Nas redes sociais, Tchizé, depois de se saber que o corpo do pai estava a caminho de Angola, apelou ao voto dos angolanos nas eleições presidenciais de 24 de Agosto no candidato Adalberto da Costa Júnior, da UNITA, na oposição, para isso permitir “de facto” uma “homenagem de Estado à altura” a José Eduardo dos Santos.
Tchizé dos Santos pede um funeral “organizado com o devido tempo, tal como está a fazer o Japão, que previu e anunciou mais de dois meses e meio para a organização do funeral de Estado do seu antigo primeiro-ministro [Shinzo Abe], falecido no mesmo dia que JES [José Eduardo dos Santos]”.
“Neste tipo de funeral deve haver condições para que possa participar toda a sua família, chefes de Estado vindos de todo o mundo, dos quais vários já manifestaram publicamente a intenção de prestar a dos Santos uma última homenagem e é isto que os angolanos de boa-fé de facto merecemos e queremos e não a vergonha mundial a que nos expõe o chefe de governo de Angola [João Lourenço] ao usar o cadáver do seu antecessor como ferramenta de campanha política e/ou de cobertura da fraude eleitoral”, acrescentou Tchizé dos Santos.
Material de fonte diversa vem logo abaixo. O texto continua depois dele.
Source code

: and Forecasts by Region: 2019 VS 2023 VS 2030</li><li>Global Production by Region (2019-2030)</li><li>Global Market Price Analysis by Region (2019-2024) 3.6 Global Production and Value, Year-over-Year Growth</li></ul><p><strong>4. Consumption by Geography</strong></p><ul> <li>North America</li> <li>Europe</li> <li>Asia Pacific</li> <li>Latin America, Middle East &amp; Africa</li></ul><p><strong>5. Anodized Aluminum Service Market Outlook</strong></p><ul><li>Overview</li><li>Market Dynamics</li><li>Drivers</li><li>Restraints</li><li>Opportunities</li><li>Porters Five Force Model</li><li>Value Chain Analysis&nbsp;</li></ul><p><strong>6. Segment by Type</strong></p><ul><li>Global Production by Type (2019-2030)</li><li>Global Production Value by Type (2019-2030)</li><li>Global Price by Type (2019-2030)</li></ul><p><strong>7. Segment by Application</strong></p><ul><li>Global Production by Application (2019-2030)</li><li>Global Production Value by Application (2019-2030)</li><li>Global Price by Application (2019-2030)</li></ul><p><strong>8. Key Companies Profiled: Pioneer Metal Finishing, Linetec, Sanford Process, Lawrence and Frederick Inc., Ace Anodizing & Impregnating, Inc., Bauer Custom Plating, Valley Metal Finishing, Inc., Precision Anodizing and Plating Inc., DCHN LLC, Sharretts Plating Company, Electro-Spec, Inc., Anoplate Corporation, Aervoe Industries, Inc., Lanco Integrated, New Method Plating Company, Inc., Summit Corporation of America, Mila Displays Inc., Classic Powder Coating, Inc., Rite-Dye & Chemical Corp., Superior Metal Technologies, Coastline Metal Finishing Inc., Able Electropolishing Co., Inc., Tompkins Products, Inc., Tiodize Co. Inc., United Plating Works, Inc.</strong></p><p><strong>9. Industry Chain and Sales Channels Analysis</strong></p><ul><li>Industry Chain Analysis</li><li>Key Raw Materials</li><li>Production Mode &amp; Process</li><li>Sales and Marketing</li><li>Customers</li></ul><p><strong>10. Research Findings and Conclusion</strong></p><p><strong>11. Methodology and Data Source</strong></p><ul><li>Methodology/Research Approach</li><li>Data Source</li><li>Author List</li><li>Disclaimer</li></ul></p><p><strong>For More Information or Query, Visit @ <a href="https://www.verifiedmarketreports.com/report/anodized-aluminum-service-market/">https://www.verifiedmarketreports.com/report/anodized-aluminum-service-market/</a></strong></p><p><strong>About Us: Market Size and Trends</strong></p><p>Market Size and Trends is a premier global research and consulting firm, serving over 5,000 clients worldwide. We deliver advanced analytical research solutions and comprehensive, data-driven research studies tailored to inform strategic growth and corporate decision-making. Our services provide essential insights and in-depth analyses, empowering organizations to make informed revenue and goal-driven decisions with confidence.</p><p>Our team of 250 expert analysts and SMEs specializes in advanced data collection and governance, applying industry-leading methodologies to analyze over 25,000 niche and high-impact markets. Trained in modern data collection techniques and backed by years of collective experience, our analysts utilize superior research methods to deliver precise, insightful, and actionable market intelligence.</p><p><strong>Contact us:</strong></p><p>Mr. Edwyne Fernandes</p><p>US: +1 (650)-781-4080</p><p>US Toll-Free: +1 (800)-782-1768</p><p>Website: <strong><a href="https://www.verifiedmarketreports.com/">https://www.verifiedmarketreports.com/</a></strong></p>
A filha de José Eduardo dos Santos considera que nos próximos dias haverá um “teatro fúnebre-eleitoral”, em que as “feiticeiras” e o “bruxo” vão usar o corpo do antigo chefe de Estado “de forma hedionda e repugnante”.
Também a empresária Isabel dos Santos, outra das filhas de José Eduardo dos Santos, lamentou hoje a trasladação do corpo do pai para Angola com uma publicação nas redes sociais em que escreveu que não poderá levar o ex-Presidente angolano à “última morada” por terem-no “arrancado” dos seus braços.
Duas facções da família dos Santos disputavam, na Vara de Família do Tribunal Civil da Catalunha, quem ficaria com a guarda do corpo de José Eduardo dos Santos.
De um lado, estava Tchizé dos Santos e os irmãos mais velhos, que se opunham à entrega dos restos mortais à ex-primeira-dama e eram contra a realização de um funeral de Estado antes das eleições para evitar aproveitamentos políticos.
Do outro, estava a viúva Ana Paula dos Santos e os seus três filhos em comum com José Eduardo dos Santos, que reivindicavam também o corpo e queriam que fosse enterrado em Angola.
Na quarta-feira, o tribunal decidiu-se pela atribuição do cadáver à antiga mulher e autorizou a trasladação para Angola, depois de concluir definitivamente que José Eduardo dos Santos morreu de causas naturais.